Data to examine section start

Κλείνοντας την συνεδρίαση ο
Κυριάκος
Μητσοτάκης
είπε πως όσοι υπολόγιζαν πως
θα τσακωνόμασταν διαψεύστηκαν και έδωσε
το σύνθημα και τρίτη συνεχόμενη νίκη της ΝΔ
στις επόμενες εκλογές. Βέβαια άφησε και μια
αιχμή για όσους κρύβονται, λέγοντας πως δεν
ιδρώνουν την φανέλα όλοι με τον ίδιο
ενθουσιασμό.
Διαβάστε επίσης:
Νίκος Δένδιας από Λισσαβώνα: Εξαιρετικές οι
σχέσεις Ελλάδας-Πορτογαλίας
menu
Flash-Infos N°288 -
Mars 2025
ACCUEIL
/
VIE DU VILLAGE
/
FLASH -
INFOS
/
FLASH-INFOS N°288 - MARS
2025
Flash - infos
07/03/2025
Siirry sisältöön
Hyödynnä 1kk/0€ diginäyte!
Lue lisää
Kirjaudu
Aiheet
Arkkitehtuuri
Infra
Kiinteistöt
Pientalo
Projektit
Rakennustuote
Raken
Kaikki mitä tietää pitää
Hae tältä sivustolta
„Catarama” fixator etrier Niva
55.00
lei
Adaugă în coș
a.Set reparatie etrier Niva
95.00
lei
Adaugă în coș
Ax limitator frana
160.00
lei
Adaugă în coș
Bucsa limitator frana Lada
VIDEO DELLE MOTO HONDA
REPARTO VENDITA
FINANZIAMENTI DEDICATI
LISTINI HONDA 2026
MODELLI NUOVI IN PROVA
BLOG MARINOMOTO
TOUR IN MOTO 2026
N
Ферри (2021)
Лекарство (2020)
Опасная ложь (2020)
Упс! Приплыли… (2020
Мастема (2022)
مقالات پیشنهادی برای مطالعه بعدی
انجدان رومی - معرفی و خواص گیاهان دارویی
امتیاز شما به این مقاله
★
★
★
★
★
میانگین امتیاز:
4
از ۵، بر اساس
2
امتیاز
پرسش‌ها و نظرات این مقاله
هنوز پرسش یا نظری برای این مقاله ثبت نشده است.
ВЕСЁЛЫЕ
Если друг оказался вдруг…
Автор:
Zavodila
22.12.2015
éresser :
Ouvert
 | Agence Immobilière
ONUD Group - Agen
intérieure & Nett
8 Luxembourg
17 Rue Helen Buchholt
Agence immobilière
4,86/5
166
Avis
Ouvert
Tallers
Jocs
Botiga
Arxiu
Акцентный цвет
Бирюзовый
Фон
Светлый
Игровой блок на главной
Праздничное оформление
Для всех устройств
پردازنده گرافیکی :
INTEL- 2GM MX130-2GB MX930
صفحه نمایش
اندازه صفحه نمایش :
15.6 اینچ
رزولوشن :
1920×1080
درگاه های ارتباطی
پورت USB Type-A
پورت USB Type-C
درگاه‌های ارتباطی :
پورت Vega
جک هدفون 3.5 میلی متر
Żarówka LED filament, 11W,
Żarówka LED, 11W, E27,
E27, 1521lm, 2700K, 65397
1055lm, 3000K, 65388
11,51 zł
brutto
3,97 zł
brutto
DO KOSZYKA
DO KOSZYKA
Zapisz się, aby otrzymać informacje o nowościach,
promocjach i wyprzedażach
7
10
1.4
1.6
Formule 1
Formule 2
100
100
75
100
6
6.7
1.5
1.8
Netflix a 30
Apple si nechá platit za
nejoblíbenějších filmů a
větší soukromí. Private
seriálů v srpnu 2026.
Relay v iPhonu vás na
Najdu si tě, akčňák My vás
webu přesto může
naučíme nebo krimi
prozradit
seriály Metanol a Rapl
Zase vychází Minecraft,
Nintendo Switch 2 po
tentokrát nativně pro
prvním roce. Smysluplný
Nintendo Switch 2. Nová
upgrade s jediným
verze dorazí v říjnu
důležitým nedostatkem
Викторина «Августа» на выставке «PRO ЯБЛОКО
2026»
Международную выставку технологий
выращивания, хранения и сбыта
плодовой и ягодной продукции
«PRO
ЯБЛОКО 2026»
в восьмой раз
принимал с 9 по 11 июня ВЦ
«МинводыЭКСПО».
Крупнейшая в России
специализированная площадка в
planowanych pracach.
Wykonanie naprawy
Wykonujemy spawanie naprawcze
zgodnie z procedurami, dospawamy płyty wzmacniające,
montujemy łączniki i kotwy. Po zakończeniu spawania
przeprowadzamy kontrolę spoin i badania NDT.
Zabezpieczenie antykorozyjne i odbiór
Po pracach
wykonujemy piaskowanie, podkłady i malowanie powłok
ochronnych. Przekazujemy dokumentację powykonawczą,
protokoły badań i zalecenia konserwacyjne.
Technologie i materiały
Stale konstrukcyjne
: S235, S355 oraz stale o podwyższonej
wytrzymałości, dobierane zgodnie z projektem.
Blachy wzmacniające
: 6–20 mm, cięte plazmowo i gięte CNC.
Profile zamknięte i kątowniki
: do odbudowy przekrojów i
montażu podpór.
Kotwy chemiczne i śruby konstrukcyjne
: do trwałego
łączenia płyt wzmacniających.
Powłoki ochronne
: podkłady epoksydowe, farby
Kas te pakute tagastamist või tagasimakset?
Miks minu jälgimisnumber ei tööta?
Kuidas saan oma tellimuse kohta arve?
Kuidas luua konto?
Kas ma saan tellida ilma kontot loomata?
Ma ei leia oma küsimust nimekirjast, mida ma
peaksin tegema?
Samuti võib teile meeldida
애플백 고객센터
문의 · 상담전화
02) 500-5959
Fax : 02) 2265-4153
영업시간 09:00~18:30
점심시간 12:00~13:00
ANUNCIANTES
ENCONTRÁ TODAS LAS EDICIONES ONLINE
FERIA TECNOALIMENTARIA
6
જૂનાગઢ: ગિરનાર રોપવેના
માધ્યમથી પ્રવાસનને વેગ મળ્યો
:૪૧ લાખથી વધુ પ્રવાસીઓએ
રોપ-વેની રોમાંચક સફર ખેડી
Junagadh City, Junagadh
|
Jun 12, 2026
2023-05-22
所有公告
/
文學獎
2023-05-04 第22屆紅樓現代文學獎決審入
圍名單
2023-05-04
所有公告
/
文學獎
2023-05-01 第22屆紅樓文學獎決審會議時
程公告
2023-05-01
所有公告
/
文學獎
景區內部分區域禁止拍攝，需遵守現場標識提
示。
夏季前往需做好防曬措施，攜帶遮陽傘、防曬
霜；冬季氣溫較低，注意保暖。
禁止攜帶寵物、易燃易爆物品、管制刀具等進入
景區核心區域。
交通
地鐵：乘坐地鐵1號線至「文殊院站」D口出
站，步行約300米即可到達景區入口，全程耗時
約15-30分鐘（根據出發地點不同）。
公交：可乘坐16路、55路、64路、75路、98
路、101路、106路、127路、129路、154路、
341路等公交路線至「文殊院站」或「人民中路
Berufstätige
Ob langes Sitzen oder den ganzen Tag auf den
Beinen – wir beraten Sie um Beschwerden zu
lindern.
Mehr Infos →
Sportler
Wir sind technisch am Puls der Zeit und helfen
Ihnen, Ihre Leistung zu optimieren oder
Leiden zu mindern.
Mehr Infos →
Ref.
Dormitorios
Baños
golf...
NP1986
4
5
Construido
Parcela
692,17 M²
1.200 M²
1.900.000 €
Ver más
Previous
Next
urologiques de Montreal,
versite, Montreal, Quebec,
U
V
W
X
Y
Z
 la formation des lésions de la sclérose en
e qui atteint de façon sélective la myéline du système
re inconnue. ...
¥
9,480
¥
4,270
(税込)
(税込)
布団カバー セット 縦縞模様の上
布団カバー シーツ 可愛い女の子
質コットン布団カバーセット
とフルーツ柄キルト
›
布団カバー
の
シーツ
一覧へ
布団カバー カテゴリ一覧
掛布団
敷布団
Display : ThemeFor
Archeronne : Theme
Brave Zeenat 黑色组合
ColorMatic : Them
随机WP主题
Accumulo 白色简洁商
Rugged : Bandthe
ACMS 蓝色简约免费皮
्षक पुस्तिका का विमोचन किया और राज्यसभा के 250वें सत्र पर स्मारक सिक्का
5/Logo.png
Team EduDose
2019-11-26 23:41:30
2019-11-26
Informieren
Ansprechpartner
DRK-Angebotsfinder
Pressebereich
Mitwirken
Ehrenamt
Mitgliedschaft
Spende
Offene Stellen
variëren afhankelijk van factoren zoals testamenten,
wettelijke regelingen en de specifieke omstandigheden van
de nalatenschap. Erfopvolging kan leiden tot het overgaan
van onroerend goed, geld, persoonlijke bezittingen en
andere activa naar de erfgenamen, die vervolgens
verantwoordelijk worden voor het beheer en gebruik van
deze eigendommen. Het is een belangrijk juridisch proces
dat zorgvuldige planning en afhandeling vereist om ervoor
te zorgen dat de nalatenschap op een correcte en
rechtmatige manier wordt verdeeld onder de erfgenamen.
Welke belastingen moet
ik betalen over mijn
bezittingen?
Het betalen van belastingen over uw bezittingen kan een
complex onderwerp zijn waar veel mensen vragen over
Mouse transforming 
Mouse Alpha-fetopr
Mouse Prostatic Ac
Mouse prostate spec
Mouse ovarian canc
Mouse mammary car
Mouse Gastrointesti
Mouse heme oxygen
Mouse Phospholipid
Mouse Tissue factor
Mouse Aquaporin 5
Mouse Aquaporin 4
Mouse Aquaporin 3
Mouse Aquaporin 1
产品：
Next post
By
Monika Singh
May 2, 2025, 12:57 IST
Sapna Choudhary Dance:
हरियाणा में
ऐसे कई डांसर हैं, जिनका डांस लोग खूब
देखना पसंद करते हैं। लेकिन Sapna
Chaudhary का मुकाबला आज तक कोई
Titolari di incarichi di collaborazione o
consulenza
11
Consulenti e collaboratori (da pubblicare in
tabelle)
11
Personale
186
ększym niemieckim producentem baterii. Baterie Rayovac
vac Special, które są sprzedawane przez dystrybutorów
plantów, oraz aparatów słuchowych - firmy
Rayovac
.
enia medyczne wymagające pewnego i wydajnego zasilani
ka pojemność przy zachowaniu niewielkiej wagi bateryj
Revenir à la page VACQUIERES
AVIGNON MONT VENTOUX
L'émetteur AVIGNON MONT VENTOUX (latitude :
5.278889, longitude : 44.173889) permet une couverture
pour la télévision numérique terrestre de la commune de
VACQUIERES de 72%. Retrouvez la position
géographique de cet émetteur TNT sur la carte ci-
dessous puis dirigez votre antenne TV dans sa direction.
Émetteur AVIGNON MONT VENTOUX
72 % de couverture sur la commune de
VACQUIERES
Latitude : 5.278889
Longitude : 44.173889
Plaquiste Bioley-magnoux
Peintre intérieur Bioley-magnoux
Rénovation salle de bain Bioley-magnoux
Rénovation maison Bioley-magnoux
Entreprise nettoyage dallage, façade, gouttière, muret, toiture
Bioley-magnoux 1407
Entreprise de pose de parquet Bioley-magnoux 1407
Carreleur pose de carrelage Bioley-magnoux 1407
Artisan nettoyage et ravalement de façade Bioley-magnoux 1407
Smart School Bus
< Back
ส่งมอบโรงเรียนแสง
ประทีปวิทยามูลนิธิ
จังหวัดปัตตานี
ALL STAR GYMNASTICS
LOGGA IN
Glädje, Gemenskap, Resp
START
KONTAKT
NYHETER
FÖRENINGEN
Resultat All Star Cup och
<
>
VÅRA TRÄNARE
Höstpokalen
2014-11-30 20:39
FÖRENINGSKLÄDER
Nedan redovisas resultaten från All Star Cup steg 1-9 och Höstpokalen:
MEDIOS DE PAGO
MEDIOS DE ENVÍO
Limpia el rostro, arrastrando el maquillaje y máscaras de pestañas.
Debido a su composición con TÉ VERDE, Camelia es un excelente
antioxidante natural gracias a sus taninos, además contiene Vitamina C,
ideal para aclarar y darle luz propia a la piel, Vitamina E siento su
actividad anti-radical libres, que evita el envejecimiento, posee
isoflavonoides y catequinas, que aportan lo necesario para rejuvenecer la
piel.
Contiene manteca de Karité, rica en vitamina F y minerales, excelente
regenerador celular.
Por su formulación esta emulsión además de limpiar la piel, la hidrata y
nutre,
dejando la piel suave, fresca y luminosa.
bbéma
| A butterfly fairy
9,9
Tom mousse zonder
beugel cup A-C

Data to examine section end

### Task item
Turn the lines from the start of the material through the line containing "ιδρώνουν την φανέλα όλοι με τον ίδιο", inclusive, into a numbered list, leaving out any blank lines.

### Answer
1. Κλείνοντας την συνεδρίαση ο
2. Κυριάκος
3. Μητσοτάκης
4. είπε πως όσοι υπολόγιζαν πως
5. θα τσακωνόμασταν διαψεύστηκαν και έδωσε
6. το σύνθημα και τρίτη συνεχόμενη νίκη της ΝΔ
7. στις επόμενες εκλογές. Βέβαια άφησε και μια
8. αιχμή για όσους κρύβονται, λέγοντας πως δεν
9. ιδρώνουν την φανέλα όλοι με τον ίδιο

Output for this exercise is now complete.